= EXCERPTED TEXT =

Several years ago I was doing a preflight when I noticed to my dismay that some wasps were hovering about the tail of my aircraft. This went on for a couple weeks, making my preflights more than a little interesting. But eventually they flew off in search of "greener pastures", and I quickly dismissed it from my mind. Not long ago when I removed the rudder fairing this is what I saw! I can only imagine what would happen in flight when they tried to exit the tail at 115 knots. No wonder they moved on!!!
A Change of Heart
The heart of an airplane is the engine… This is what carries you over 150 foot tall jungle trees, and returns us to Georgetown in time for supper. In these pictures we're removing the old engine and putting on the new one. It's amazing how much work goes into replacing an aircraft engine. It took us nearly three weeks to get the old engine safely removed, and the new one hooked back up. In Ezekiel 36:26, God has promised to remove the old heart from us and install a new one. Fortunately for us, the new heart doesn't cost $26,200 and require three weeks of work!
The irony in mission aviation is that "down time", is rarely "down time". Many times when the airplane isn't flying, these end up being some of our busiest times. As we've been waiting for the engine to come, and for it to clear customs, we've been steadily working the airplane to repair the "squawks". We've also been fortunate to have friendly help from time to time. In the hanger next to where we work, there is a maintenance training school, and frequently their students come over and hang out with us. While Todd Anderson is performing the critical maintenance work, these students are helping in other ways. In the picture below we're reinstalling the wing flaps after they were freshly repainted. I'm discussing the best way for them to get their fingers into the tight spaces, in between the flaps, in order to reconnect the bolts.
Bicycling to Bible Studies
Praise God, our branch sabbath school outreach is growing! We have about 10 active bible studies that we're involved with, and already two persons have been baptized and are actively participating in church. This last Sunday the weather was fantastic, so Derek Lindie and I rode on bicycles to two bible studies in the poor neighbourhood of Sophia. God is opening many doors of opportunity (almost too many!). At every location we find scores of people interested in studying the bible, but ironically we're having more difficulty finding church members willing to go out and give the bible studies. Please pray for our little evangelistic group that we would continue to move forward in faith, and that God would send out more workers into His harvest.
Prayer & Praise
PRAISE: The airplane engine and engine mount are on the airplane!
REQUEST: Please pray as we begin the break-in process on the new engine. This is one of the most critical phases of an engine's life, and we ask that you would pray for a special hedge of protection about us as we fire up this new engine.
Never a Dull Moment in the Ash Family!
When the President Calls
Everyone knows that it's not "what you know", but "who you know" that makes the real difference.
For over a year now, we've been faced with an ominous challenge: Come up with $26,000 for a newly overhauled Continental O470-L32B airplane engine.
The engine in our missionary Cessna 182 had been showing signs of age. It was nearly 23 years since it was factory overhauled. Although the FAA doesn't regulate when private aircraft owners are to replace their engines, this is about twice the age typically recommended. On the other side of the coin, we've also been flying the airplane heavily since it's arrival in Guyana, and it's also gone over the allotted hours recommended by the manufacturer. Up until our last flight, the engine was still producing excellent power, but little signs were beginning to show, and we realized that for safety sake, we needed to pull the plug.

= ENTRIES SUPPLIED =
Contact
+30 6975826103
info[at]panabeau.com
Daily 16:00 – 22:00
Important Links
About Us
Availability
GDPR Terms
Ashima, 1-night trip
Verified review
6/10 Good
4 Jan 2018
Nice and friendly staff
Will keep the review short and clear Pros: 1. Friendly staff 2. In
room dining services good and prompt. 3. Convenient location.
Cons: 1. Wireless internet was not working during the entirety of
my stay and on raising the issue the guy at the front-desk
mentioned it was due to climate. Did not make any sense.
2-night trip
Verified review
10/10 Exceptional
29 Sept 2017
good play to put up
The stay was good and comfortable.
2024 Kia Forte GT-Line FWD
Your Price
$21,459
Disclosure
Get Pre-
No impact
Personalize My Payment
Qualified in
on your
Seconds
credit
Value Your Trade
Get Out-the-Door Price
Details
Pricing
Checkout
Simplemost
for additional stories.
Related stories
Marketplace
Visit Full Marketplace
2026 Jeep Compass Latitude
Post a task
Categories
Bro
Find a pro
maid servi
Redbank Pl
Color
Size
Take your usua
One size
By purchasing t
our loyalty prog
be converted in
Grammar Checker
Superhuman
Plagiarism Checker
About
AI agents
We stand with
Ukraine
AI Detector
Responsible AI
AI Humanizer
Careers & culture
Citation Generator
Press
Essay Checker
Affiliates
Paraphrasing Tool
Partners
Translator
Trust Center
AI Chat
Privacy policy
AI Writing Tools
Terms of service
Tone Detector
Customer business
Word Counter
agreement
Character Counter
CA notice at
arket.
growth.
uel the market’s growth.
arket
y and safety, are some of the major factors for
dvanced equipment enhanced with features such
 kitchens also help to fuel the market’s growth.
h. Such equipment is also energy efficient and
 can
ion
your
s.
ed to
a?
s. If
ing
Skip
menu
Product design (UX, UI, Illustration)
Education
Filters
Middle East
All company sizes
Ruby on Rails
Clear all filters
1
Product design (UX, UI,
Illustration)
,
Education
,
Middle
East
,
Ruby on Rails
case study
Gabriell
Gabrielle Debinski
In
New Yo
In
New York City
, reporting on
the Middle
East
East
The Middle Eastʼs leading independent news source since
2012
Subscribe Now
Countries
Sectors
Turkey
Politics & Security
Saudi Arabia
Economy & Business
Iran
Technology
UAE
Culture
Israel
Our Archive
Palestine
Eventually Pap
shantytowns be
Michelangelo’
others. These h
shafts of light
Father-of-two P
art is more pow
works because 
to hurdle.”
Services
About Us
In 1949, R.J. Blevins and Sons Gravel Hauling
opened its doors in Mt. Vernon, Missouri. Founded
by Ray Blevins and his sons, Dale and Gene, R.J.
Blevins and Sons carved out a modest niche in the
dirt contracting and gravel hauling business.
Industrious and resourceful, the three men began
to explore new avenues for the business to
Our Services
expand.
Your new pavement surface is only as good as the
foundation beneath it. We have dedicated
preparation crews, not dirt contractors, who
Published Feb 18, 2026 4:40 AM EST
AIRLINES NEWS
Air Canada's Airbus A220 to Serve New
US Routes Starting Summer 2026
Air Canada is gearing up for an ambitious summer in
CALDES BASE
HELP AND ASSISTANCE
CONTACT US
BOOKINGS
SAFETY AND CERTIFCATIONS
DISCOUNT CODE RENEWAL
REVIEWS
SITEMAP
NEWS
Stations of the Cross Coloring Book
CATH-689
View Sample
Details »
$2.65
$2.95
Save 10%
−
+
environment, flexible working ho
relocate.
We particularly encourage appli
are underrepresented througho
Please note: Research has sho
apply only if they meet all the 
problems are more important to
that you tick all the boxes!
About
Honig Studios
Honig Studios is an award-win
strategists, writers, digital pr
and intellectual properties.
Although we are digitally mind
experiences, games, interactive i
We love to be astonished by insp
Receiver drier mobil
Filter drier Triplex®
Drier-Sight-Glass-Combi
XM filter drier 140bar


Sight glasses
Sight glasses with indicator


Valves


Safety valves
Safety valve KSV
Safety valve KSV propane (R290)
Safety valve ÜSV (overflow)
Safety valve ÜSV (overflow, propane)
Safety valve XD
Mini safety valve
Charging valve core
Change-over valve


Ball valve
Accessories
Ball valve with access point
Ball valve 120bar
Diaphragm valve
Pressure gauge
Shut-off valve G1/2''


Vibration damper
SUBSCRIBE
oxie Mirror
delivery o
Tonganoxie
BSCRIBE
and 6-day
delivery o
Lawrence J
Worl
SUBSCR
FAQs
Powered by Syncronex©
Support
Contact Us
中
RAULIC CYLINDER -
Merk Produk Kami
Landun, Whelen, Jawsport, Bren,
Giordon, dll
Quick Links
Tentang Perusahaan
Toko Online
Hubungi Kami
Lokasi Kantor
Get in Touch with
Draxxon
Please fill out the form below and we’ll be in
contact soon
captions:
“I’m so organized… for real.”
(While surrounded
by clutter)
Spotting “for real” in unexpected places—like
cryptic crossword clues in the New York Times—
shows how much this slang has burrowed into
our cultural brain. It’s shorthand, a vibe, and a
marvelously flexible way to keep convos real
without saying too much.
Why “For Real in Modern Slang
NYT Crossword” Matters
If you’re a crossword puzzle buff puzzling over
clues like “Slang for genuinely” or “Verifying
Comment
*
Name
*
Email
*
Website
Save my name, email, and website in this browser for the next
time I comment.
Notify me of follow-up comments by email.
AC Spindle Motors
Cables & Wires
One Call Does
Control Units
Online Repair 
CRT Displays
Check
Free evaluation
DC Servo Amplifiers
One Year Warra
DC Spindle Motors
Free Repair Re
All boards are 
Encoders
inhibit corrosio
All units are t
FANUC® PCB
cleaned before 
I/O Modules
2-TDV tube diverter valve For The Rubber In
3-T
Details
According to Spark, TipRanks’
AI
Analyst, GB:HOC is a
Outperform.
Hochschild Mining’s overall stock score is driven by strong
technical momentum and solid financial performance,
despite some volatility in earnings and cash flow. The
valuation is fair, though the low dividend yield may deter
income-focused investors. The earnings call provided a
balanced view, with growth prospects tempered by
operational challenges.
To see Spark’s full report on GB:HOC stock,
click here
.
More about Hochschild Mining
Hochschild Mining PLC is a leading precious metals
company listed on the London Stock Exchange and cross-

= TASKS FOR THIS EXERCISE =
• 1. Change "hedge of protection" to "shield of protection" in the mission aviation text, and give the passage again, starting at "REQUEST: Please pray" and ending at "the Ash Family!".
• 2. Arrange the entries as a Markdown table with the columns No. and Line. Number each row, leave out blank lines, and include only the lines starting at the first line of the entries and ending at the line containing "Terms of service".
The entries are unrelated to the mission aviation text.

= SOLVED TASKS =
• 1.
REQUEST: Please pray as we begin the break-in process on the new engine. This is one of the most critical phases of an engine's life, and we ask that you would pray for a special shield of protection about us as we fire up this new engine.
Never a Dull Moment in the Ash Family!

• 2.
| No. | Line |
|---|---|
| 1 | Contact |
| 2 | +30 6975826103 |
| 3 | info[at]panabeau.com |
| 4 | Daily 16:00 – 22:00 |
| 5 | Important Links |
| 6 | About Us |
| 7 | Availability |
| 8 | GDPR Terms |
| 9 | Ashima, 1-night trip |
| 10 | Verified review |
| 11 | 6/10 Good |
| 12 | 4 Jan 2018 |
| 13 | Nice and friendly staff |
| 14 | Will keep the review short and clear Pros: 1. Friendly staff 2. In |
| 15 | room dining services good and prompt. 3. Convenient location. |
| 16 | Cons: 1. Wireless internet was not working during the entirety of |
| 17 | my stay and on raising the issue the guy at the front-desk |
| 18 | mentioned it was due to climate. Did not make any sense. |
| 19 | 2-night trip |
| 20 | Verified review |
| 21 | 10/10 Exceptional |
| 22 | 29 Sept 2017 |
| 23 | good play to put up |
| 24 | The stay was good and comfortable. |
| 25 | 2024 Kia Forte GT-Line FWD |
| 26 | Your Price |
| 27 | $21,459 |
| 28 | Disclosure |
| 29 | Get Pre- |
| 30 | No impact |
| 31 | Personalize My Payment |
| 32 | Qualified in |
| 33 | on your |
| 34 | Seconds |
| 35 | credit |
| 36 | Value Your Trade |
| 37 | Get Out-the-Door Price |
| 38 | Details |
| 39 | Pricing |
| 40 | Checkout |
| 41 | Simplemost |
| 42 | for additional stories. |
| 43 | Related stories |
| 44 | Marketplace |
| 45 | Visit Full Marketplace |
| 46 | 2026 Jeep Compass Latitude |
| 47 | Post a task |
| 48 | Categories |
| 49 | Bro |
| 50 | Find a pro |
| 51 | maid servi |
| 52 | Redbank Pl |
| 53 | Color |
| 54 | Size |
| 55 | Take your usua |
| 56 | One size |
| 57 | By purchasing t |
| 58 | our loyalty prog |
| 59 | be converted in |
| 60 | Grammar Checker |
| 61 | Superhuman |
| 62 | Plagiarism Checker |
| 63 | About |
| 64 | AI agents |
| 65 | We stand with |
| 66 | Ukraine |
| 67 | AI Detector |
| 68 | Responsible AI |
| 69 | AI Humanizer |
| 70 | Careers & culture |
| 71 | Citation Generator |
| 72 | Press |
| 73 | Essay Checker |
| 74 | Affiliates |
| 75 | Paraphrasing Tool |
| 76 | Partners |
| 77 | Translator |
| 78 | Trust Center |
| 79 | AI Chat |
| 80 | Privacy policy |
| 81 | AI Writing Tools |
| 82 | Terms of service |